The Immigration department’s well publicised 2014 data security breach continues to cause difficulties for the Department.  In late January and mid February the courts have issued interlocutory injunctions preventing the removal from Australia of certain asylum seekers pending the outcome of administrative law challenges to decisions to refuse refugee status, based on the Department’s consideration of the impact of the 2014 data security breach. 

Details of the breach, and the Privacy Commissioner’s findings on an own-motion investigation, are in our earlier post.

On 23 January 2015 in SZWAJ v Minister for Immigration and Border Protection [2015] FCA 26, Justice Greenwood granted an interlocutory injunction restraining the Minister from “from removing the applicant from Australia pending the determination of final relief in these proceedings or earlier order”.  After the Department became aware of the data security breach, it wrote to all affected asylum seekers and said (amongst other things) that:

 “The department will assess any implications for you personally as part of its normal processes.  You may also raise any concerns you have during those processes”

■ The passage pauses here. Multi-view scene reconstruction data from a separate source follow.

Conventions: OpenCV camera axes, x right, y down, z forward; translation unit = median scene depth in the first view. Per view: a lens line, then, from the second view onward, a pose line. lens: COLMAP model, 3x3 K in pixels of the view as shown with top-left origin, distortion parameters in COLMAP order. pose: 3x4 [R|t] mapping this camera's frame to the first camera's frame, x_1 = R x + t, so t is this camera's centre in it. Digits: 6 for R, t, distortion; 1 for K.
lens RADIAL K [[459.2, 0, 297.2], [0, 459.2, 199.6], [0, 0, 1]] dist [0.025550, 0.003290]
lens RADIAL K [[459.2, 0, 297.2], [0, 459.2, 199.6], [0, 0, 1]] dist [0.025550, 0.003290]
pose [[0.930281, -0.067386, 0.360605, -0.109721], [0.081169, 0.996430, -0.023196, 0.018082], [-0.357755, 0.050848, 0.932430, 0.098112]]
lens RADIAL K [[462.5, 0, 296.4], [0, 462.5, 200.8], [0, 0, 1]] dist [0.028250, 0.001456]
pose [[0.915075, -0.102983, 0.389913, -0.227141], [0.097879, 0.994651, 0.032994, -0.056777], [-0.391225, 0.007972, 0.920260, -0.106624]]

In SZWAJ the Minister proposed to remove the applicant from Australia.  SZWAJ has claimed that the Minister (or the Department) has failed to consider properly the impact of the data security breach on a return by the applicant to India.  The precise nature of SZWAJ’s argument is not clear from the decision, but Justice Greenwood came to the conclusion that there was an arguable point and that the removal of the applicant from Australia would be highly prejudicial to the applicant’s ability to argue the case.  Accordingly, the court granted the interlocutory injunction.

Later, in mid February, the Federal Circuit Court followed Justice Greenwood’s lead and granted an interlocutory injunction in SZWCH v Minister for Immigration & Anor [2015] FCCA 325.

Whether or not these decisions have any material impact on the ultimate fate of the asylum seekers request to be recognised as refugees remains to be seen.  As reported earlier, the Privacy Commissioner is separately investigating complaints he received from a number of the affected asylum seekers, but the remedies available under the Privacy Act do not extend to granting refugee status.